Utah's 29 counties were examined for each energy industry "power" generator that may exist, such as fossil fuel, biomass or solar resources, with economic impact detailed for the variety of sources.
Earlier at the summit, Herbert said the state's robust energy development is a driving factor for the state's fiscal health, helping it earn the No. 1 spot in the country for job creation.
"If we have a healthy economy, virtually everything else falls into place," he said.
For the first time at the summit, the event was host to an international panel featuring participants from Canada and Mexico, and Herbert was joined on a national panel discussion by Colorado Gov.

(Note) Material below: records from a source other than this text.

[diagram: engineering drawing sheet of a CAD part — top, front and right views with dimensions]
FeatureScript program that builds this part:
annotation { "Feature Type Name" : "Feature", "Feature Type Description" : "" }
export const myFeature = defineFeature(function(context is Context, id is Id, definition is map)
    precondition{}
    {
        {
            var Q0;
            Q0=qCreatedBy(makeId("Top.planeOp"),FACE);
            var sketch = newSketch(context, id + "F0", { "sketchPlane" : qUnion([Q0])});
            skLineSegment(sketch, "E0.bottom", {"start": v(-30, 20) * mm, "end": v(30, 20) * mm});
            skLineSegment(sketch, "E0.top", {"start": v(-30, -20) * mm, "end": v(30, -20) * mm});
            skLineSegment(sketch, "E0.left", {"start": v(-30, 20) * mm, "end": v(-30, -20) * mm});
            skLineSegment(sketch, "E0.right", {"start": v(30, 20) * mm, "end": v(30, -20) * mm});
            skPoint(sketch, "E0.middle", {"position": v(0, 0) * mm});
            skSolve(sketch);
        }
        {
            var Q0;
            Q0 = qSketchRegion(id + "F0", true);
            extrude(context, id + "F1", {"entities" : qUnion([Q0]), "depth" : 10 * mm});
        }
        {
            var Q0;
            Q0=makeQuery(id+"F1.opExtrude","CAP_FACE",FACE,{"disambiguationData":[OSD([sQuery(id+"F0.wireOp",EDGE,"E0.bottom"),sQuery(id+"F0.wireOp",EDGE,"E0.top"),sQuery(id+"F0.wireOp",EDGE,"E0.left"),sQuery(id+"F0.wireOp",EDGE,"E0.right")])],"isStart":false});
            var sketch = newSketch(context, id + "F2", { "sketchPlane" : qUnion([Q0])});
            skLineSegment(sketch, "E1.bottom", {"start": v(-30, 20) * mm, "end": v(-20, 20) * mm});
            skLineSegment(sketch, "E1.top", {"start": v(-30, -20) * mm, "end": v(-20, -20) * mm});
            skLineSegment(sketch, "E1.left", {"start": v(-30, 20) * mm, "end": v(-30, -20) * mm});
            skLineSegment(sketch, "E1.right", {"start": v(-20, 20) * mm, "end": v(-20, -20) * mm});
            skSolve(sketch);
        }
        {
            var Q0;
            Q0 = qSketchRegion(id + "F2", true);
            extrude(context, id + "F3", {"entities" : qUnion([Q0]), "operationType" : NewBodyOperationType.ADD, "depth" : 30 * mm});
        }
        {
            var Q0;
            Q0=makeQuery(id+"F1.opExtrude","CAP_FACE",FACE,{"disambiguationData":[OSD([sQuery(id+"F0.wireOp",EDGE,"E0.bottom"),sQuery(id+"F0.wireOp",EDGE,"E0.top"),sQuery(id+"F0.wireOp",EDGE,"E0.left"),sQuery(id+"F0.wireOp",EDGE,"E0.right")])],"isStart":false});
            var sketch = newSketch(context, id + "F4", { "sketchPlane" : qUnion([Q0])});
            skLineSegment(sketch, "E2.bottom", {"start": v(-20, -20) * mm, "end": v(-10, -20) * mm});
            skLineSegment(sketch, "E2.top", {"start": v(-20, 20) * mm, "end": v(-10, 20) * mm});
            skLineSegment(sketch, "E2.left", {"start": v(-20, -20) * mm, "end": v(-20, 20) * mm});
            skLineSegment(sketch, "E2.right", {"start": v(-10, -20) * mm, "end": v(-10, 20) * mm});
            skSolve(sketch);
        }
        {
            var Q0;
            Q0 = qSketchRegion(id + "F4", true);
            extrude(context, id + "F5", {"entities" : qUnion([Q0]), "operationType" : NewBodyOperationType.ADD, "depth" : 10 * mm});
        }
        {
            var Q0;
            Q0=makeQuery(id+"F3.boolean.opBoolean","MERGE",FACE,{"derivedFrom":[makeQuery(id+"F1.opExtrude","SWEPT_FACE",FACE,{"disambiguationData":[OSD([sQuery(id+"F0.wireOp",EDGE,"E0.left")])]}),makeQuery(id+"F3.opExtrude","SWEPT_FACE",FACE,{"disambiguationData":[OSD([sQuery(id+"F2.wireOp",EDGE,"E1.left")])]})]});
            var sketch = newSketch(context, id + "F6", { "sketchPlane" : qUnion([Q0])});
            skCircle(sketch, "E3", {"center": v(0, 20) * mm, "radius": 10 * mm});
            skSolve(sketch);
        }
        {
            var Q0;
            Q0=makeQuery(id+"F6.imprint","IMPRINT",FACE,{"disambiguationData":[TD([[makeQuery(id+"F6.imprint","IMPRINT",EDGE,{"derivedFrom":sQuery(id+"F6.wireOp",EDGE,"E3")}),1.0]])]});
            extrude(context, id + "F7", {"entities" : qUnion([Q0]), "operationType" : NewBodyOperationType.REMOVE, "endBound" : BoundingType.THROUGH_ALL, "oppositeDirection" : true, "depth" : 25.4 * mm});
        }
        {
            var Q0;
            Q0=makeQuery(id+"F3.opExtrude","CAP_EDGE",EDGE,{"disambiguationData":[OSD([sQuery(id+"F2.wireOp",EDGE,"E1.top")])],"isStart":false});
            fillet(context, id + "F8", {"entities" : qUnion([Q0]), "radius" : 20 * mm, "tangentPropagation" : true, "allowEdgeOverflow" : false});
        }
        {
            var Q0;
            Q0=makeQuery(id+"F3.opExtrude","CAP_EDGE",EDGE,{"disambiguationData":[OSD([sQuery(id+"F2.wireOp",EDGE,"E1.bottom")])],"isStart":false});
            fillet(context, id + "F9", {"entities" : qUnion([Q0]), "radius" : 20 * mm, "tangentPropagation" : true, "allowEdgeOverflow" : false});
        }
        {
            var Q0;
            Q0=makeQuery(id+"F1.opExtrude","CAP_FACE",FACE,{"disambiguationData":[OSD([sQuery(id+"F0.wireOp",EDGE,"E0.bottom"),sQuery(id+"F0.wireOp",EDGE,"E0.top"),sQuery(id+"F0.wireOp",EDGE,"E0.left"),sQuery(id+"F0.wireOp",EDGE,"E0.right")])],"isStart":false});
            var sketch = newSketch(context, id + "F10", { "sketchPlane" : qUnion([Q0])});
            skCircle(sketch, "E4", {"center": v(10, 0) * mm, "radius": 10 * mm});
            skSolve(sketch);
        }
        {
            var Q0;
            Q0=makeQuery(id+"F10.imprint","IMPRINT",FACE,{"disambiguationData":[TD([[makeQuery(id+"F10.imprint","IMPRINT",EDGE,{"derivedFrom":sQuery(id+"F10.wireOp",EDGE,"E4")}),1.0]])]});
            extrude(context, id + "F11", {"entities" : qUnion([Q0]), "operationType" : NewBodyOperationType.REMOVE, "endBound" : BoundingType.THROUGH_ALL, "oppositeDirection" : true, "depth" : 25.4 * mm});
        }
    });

John Hickenlooper, a Democrat with whom he shares some common ground on issues such as sage grouse and President Barack Obama's proposed Clean Power plan.
"Energy development really ought not to be a partisan issue," Herbert said. "The focus should be on having a good economy … and it has to be at least in part focused on energy."
Both men said the country's energy economy needs to figure in the 2016 presidential race, with Hebert stressing that the problem with Obama and his administration is lack of business experience.
The country needs leaders who have run an "enterprise" and have real-world experience, he added.
"If you've never had a root canal, I wouldn't want you to do mine," Herbert said.
The summit drew more than 1,400 participants and had 85 vendors on site, including exhibits of all-electric motorcycles with a 185-mile city range and other alternative fuel vehicle options.
As in past years, multiple environmental groups staged protests outside the summit at the Salt Palace Convention Center, including men and women who dressed up as zombies and bemoaned the state's pursuit of "dirty" energy.
Clean air advocacy groups such as HEAL Utah and Utah Physicians for a Healthy Environment criticized the summit for its scant attention to renewable energy and the "narrow" conversations taking place inside the convention center.
“In the wake of our driest and warmest winter ever, we need to move beyond a heedless rush to wring every ounce of fossil fuels out of Utah lands,” said HEAL Executive Director Matt Pacenza. “It’s disappointing that the summit has so little focus on the clean energy sources — renewables and efficiency — that must form the core of our future, low-carbon energy strategy.”
Herbert, in rebuttal, said everyone was invited to participate.
"But the reality is the bulk of our energy comes from carbon-based fuels and that is probably reflected by the percentages and participants at this conference," he said.
Herbert added that the pie chart of energy generation for the nation and Utah continues to have its largest chunk devoted to carbon-based fuels — which, along with nuclear energy, will provide the base load for energy for at least the next generation.
"We all want energy that is affordable, accessible and cleaner, and if there is a better way to do things, we will find it," he said. "That is the evolution of energy development."